◆ **Stored data**:
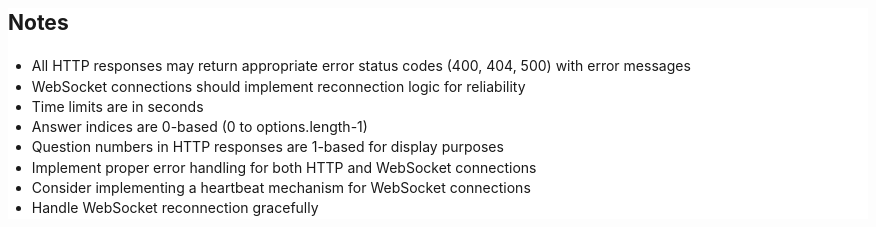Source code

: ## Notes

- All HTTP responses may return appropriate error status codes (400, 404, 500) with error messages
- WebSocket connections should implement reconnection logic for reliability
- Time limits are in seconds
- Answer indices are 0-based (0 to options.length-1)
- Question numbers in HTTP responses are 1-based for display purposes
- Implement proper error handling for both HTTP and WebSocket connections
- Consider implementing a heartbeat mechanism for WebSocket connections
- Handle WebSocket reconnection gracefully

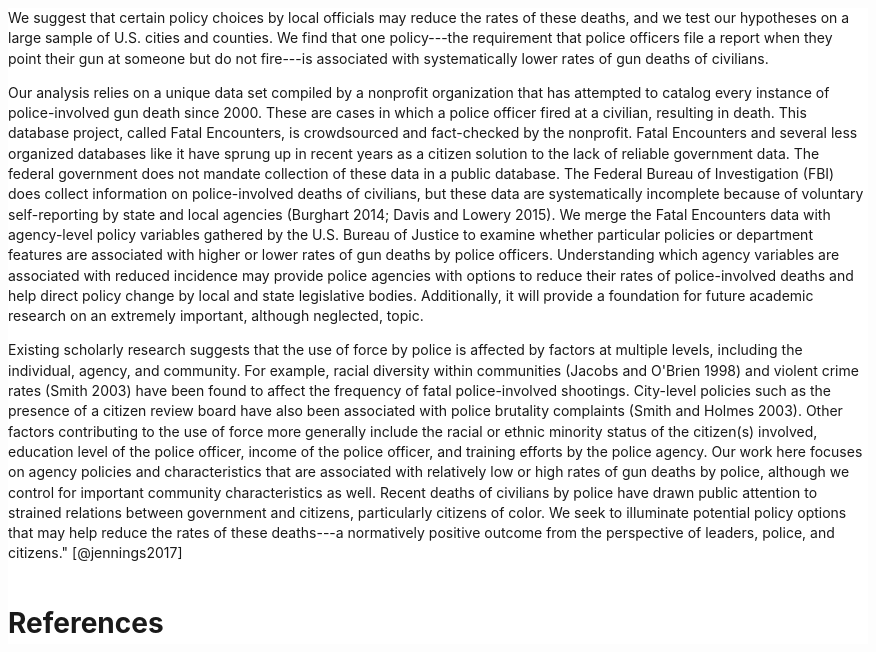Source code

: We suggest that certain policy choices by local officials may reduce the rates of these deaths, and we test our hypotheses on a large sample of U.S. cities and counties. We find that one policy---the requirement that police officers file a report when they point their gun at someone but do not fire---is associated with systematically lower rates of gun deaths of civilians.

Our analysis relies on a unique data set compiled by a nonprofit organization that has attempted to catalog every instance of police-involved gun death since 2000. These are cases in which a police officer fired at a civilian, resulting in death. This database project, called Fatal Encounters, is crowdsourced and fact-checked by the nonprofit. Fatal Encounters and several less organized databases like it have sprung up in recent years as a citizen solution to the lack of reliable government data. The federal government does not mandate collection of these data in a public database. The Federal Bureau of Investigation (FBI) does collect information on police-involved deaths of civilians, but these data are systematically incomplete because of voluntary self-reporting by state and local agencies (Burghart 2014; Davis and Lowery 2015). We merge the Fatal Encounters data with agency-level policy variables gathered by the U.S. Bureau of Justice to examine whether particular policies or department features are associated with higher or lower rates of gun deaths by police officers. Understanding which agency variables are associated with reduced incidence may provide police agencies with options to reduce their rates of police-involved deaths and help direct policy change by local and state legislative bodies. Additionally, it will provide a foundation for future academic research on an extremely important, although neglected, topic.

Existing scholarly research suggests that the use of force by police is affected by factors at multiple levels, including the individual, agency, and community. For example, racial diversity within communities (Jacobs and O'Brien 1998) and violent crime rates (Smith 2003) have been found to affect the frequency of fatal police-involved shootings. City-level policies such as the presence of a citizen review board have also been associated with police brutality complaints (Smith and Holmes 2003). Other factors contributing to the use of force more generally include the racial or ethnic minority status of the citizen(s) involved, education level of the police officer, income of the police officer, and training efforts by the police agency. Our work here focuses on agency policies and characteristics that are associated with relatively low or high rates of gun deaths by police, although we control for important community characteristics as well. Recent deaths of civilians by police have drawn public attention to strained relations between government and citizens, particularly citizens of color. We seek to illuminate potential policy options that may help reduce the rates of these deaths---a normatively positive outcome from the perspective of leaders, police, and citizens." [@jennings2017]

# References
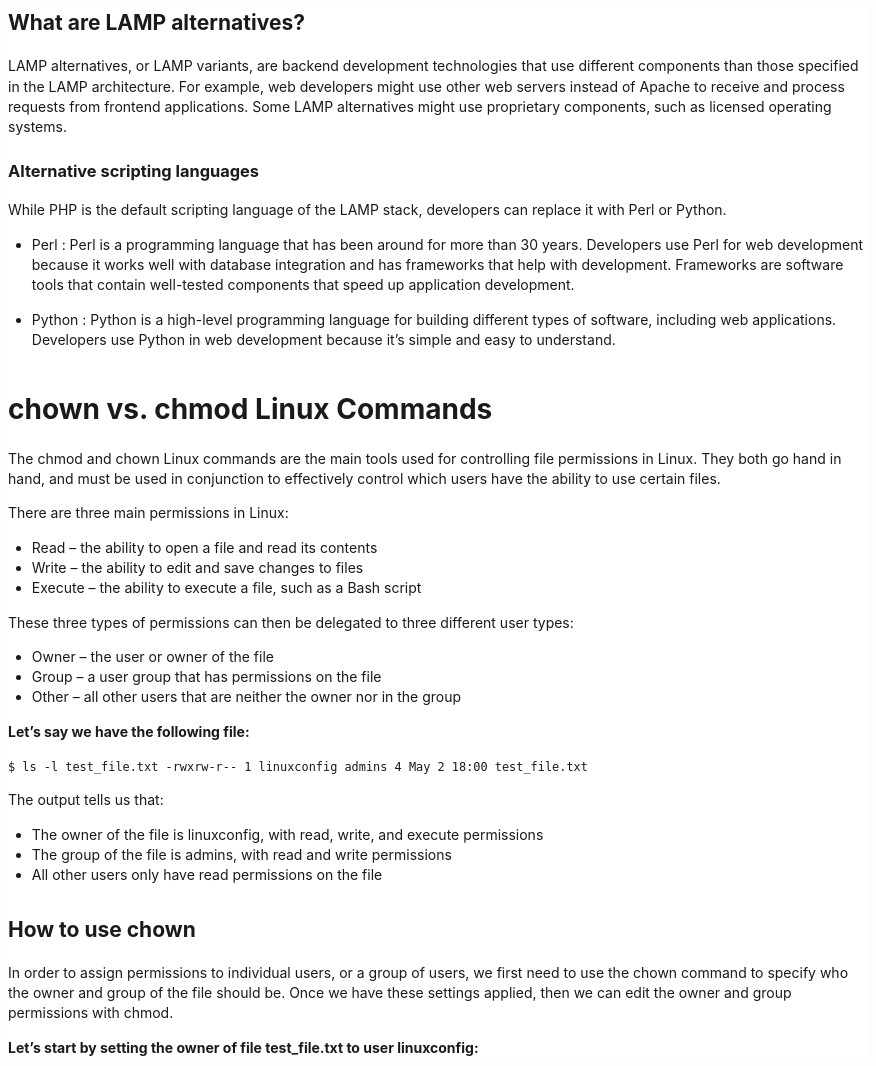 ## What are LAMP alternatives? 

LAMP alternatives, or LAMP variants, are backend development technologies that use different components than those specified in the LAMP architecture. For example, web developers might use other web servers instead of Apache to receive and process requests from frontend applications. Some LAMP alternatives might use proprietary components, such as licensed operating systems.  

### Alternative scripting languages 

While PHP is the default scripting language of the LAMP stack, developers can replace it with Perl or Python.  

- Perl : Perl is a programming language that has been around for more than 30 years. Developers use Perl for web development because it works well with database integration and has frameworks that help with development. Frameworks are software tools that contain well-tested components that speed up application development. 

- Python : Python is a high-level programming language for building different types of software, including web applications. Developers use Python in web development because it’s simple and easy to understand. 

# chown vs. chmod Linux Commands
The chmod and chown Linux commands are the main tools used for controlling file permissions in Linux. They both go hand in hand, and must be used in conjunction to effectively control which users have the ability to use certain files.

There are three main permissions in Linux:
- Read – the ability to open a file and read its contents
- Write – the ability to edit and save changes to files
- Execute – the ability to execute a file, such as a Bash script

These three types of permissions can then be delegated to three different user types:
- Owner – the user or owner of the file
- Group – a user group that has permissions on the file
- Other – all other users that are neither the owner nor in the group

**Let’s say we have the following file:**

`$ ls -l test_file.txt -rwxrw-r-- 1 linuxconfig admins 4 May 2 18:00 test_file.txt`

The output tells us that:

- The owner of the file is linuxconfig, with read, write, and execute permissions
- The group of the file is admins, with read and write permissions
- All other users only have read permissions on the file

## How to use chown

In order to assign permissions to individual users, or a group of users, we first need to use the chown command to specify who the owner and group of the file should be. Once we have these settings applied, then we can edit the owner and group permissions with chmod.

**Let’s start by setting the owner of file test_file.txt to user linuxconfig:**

...

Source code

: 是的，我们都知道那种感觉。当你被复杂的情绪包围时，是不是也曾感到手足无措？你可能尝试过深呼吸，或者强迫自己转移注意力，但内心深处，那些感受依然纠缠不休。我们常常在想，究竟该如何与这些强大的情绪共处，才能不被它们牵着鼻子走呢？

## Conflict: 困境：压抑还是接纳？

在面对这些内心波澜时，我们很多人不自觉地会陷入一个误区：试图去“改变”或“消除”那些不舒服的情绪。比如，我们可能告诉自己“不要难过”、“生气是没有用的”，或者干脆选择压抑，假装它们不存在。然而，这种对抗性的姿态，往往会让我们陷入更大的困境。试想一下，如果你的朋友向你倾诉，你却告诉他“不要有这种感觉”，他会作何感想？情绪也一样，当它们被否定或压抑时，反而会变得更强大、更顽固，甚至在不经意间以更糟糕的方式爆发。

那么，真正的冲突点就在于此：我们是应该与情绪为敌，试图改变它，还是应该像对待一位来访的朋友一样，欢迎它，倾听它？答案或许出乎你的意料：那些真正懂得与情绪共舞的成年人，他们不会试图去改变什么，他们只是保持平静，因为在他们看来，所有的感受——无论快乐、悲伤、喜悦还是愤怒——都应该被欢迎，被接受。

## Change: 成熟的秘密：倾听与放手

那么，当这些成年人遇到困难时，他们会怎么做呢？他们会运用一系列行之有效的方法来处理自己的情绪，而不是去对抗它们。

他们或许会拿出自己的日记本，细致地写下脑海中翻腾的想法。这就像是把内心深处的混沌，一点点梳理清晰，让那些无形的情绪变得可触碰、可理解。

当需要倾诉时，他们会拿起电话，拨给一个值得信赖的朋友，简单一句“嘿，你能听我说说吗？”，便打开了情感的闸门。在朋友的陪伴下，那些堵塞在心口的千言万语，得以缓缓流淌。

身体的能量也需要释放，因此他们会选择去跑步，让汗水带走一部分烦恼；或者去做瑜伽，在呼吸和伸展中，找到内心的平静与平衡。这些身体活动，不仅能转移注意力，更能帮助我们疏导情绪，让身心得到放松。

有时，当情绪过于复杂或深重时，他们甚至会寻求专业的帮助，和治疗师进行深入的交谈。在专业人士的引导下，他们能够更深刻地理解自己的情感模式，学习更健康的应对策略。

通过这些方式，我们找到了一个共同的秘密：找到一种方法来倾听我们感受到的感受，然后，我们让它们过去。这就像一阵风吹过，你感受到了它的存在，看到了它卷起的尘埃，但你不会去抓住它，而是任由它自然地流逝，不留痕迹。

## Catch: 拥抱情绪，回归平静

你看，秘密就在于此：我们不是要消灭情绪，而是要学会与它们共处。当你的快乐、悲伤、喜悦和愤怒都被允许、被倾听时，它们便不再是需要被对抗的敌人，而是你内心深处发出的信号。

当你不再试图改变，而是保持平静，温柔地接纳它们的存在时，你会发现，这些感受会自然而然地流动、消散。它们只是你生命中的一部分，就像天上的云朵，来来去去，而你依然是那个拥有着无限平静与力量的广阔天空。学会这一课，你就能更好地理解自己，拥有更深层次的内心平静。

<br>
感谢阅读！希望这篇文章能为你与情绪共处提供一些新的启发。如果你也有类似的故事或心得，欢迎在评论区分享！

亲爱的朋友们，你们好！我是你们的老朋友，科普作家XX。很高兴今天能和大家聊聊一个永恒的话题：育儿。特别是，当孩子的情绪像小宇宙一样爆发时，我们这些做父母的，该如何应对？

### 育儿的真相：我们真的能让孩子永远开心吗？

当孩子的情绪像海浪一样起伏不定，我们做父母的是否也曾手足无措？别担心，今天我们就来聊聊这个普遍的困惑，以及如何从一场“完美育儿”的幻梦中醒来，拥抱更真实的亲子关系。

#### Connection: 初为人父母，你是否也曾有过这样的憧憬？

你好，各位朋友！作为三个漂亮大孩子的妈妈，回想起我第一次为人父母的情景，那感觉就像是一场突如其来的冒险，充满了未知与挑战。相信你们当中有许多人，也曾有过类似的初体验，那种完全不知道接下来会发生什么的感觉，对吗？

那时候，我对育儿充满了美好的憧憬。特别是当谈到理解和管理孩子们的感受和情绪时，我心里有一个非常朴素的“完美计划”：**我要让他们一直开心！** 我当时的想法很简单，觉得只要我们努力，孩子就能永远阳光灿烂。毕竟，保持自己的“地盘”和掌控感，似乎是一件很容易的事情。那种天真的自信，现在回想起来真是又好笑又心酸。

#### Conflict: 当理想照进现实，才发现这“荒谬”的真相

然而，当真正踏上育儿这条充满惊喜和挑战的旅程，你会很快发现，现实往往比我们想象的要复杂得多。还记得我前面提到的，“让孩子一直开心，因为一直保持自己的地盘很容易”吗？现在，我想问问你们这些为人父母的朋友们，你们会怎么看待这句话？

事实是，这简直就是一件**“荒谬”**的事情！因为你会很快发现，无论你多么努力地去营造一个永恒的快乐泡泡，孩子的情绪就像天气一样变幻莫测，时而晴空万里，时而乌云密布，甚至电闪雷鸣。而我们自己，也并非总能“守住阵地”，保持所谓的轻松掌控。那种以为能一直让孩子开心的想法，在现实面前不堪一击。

◆ **Your assignment**:
Reprint exactly the lines above that start at the one with "他们或许会拿出自己的日记本，" and end at the one with "有时，当情绪过于复杂或深重时", keeping both and adding none.

◆ **Written answer**:
他们或许会拿出自己的日记本，细致地写下脑海中翻腾的想法。这就像是把内心深处的混沌，一点点梳理清晰，让那些无形的情绪变得可触碰、可理解。

当需要倾诉时，他们会拿起电话，拨给一个值得信赖的朋友，简单一句“嘿，你能听我说说吗？”，便打开了情感的闸门。在朋友的陪伴下，那些堵塞在心口的千言万语，得以缓缓流淌。

身体的能量也需要释放，因此他们会选择去跑步，让汗水带走一部分烦恼；或者去做瑜伽，在呼吸和伸展中，找到内心的平静与平衡。这些身体活动，不仅能转移注意力，更能帮助我们疏导情绪，让身心得到放松。

有时，当情绪过于复杂或深重时，他们甚至会寻求专业的帮助，和治疗师进行深入的交谈。在专业人士的引导下，他们能够更深刻地理解自己的情感模式，学习更健康的应对策略。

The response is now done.